Is Blocking Development More Harmful Than Helpful?
Business interests have long complained that California’s onerous rules and lengthy permit processes make it difficult, and sometimes impossible, to build or redevelop. Nowhere is this truer than San Francisco where anyone can file to block a project based on its environmental impact. One public policy group says filing challenges is a “sporting pastime” for us. But is the ease at which this can be done helpful to the long-term good of a city?
The same process happens with big energy projects. Any proposed project will be reviewed and perhaps challenged by numerous local, regional, state, and federal agencies as well as by advocacy organizations. Just passing all the regulatory hurdles, which entail multiple environmental impact statements, can take years. All it takes is one determined deep-pocket opponent, who can still block the process with a lawsuit.
Big energy projects in California have been abandoned because the process took too long. At the same time, California is also mandating that 33% of its power be renewable by 2020. These two goals of 1) deep and careful oversight (some might call it ‘onerous’) of development and 2) fast creation of renewable energy projects, are incompatible. California will not have 33% renewable energy by 2020 if projects can be blocked for years by NIMBYs.
Certainly, NIMBYs (Not In My Backyard) can raise valid issues and not all projects should be given the green light. But the regulatory climate in California appears to greatly favor NIMBYs and oppose development. It should come as no surprise that some businesses, including Silicon Valley juggernauts, are choosing to locate new offices and manufacturing facilities out-of-state where they can simply get built faster and easier. Nevada, Utah, and Arizona are all more than happy to help them do so and by doing so, attract business to their states.

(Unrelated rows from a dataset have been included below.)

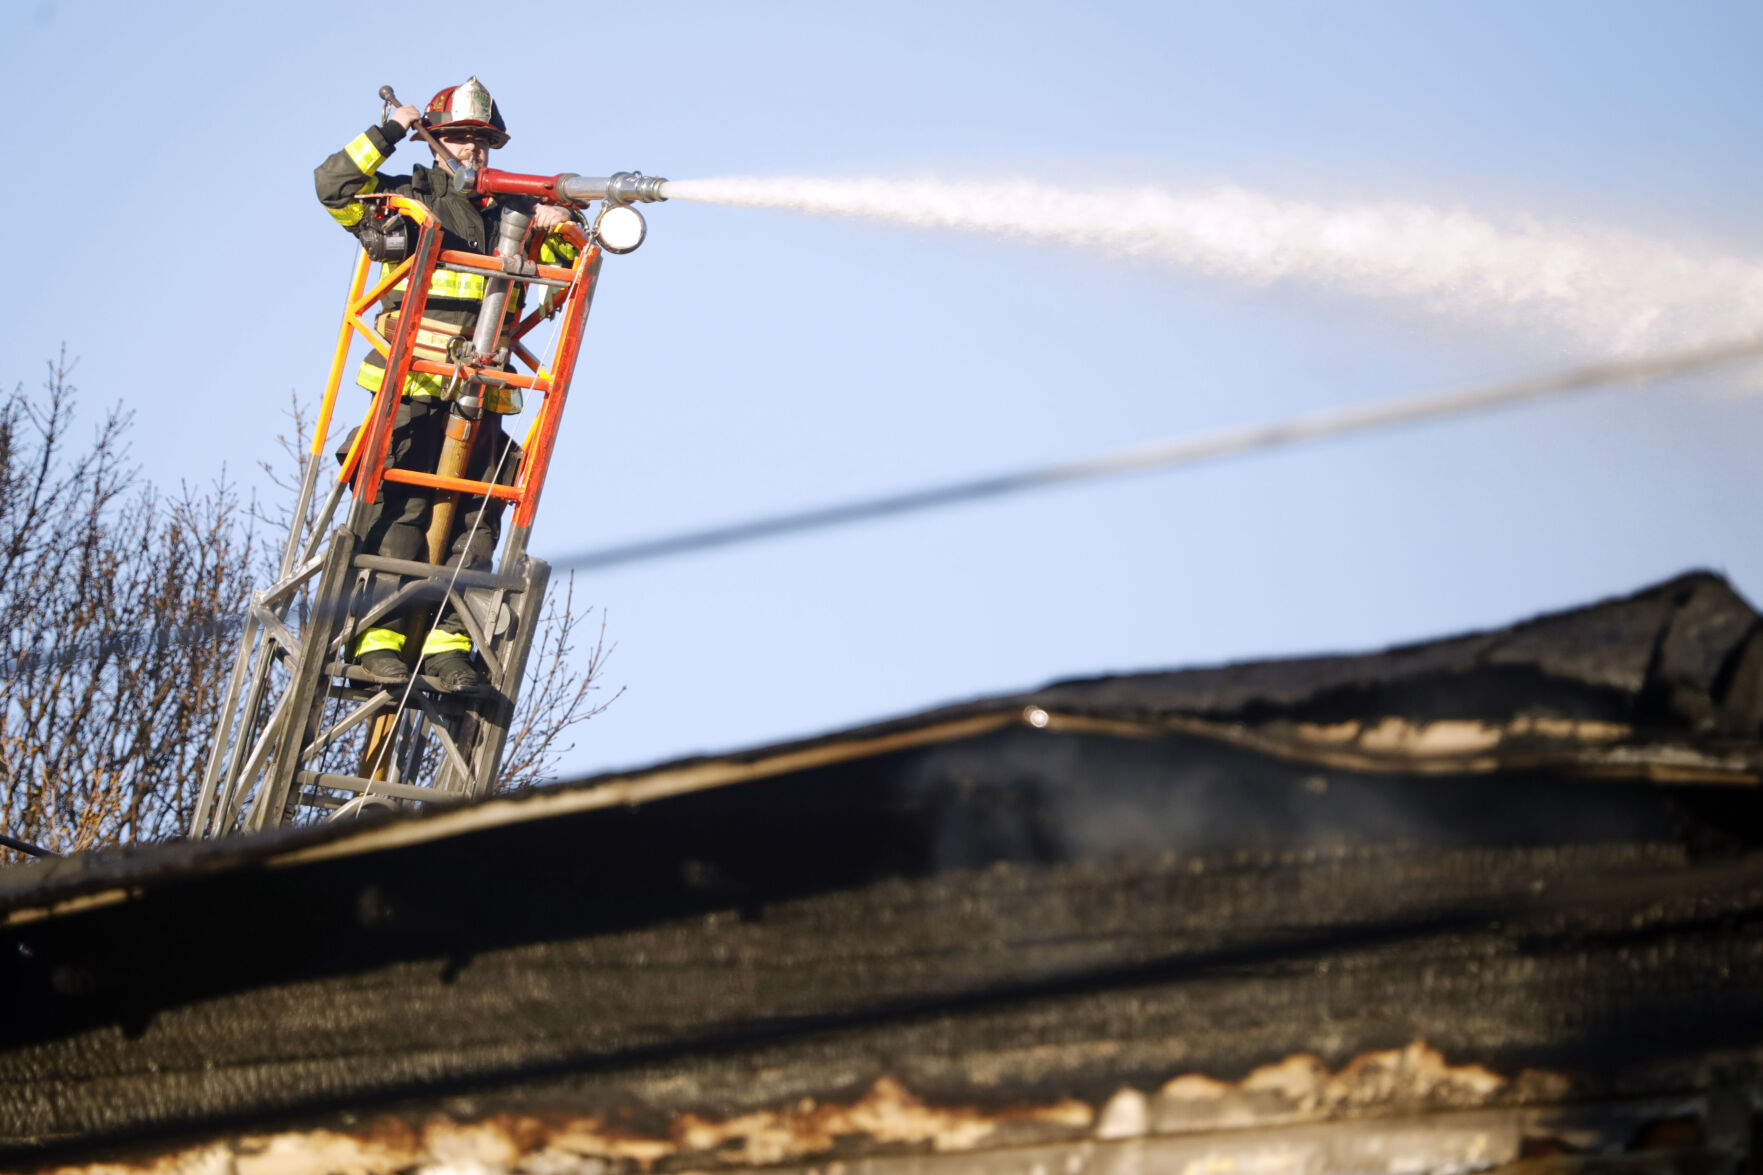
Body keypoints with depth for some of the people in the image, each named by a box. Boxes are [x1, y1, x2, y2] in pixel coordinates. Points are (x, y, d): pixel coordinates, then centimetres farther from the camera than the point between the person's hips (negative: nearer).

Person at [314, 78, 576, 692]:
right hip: (409, 389, -4)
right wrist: (388, 132, -5)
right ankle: (379, 635, -9)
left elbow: (571, 271, 23)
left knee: (473, 520, -2)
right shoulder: (406, 198, 10)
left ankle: (448, 640, -1)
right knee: (399, 511, -10)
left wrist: (561, 233, 2)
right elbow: (334, 186, -2)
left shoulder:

It’s not just big projects that get blocked. Home remodeling plans in San Francisco can take years to be approved and can cost the combatants tens, if not hundreds of thousands in legal fees. For example, a private school in The City By The Bay wanted to demolish an old buildingin order to build a bigger, better one. Challenges filed by a local group plus the lengthy environmental review process delayed it almost three years, slowing their plans and costing them substantial sums of money.
Perhaps a better idea would be to say that challenges to a project can only be filed by those with a demonstrable interest in the outcome and only occur, say, once or twice during the process rather than endlessly. These provisions would allow the review process to still be comprehensive but to happen much faster.